Do you know the credit score basics?

By Madeline Daniels, America Saves Digital Communications Manager

What you might not know about credit scores could cost you thousands of dollars on a single loan, according to a new survey by Consumer Federation of America (CFA) and VantageScore.

While a vast majority of people know the basics, such as that credit scores are used by mortgage lenders and credit card companies, that knowledge is limited when it comes to more specific details. And the consequences can be hundreds of dollars a year in additional fees and interest.

Here are four credit score details you should know that could save you money:

1. Low scores can cost you thousands

A low credit score (mid-600s), compared to a high credit score (700), typically increases the cost of a 60-month, $20,000 auto loan by more than $5,000. The costs are even higher for a mortgage.

Unfortunately, many underestimate the cost of a low credit score and just 22 percent of survey takers knew just how much money was at stake.  

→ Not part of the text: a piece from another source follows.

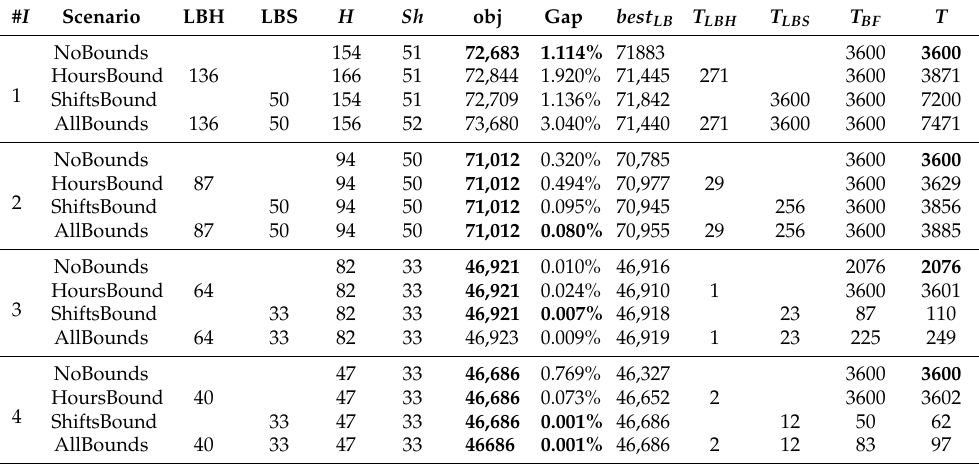
Table 9. Solution quality and execution time for the 16 considered problem instances using the four proposed bound scheme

2. Credit scores are used by non-creditors

Utility companies, home insurers, cell phone companies, landlords, and others may use credit scores to determine things like if they will offer you a contract or the amount of your initial deposit.

This can affect where you live, how much you need to save for a deposit on an apartment, and even what cell phone plan you are eligible for. Yet a significant minority of respondents did not know their credit score would be used for reasons other than obtaining credit.

3. When lenders tell you they used your credit score

You may not always know when a lender has used your credit score. The only times lenders are required to let you know is after you apply for a mortgage, when you do not get the best available loan terms, and when you are turned down for a loan. But if you didn’t know this, you aren’t the only one. About half of those surveyed knew when lenders are required to inform borrowers of their use of credit scores.

If you ever receive a notice from a lender that they used your credit score, and you don’t understand their reasons for turning you down or not offering you the best terms, be sure to visit reasoncode.org, a VantageScore website that aims to put an end to your credit score questions.

4. How your credit scores are calculated

Your credit score is determined by how credit is used, not who is using it.

While most know that key factors used to calculate credit scores include missed payments, personal bankruptcy, and high credit card balances, fewer understand what does not get factored in. Two-fifths of survey takers thought marital status and age were part of the calculation, even though they are not. The only way to improve your credit score is by practicing good credit habits.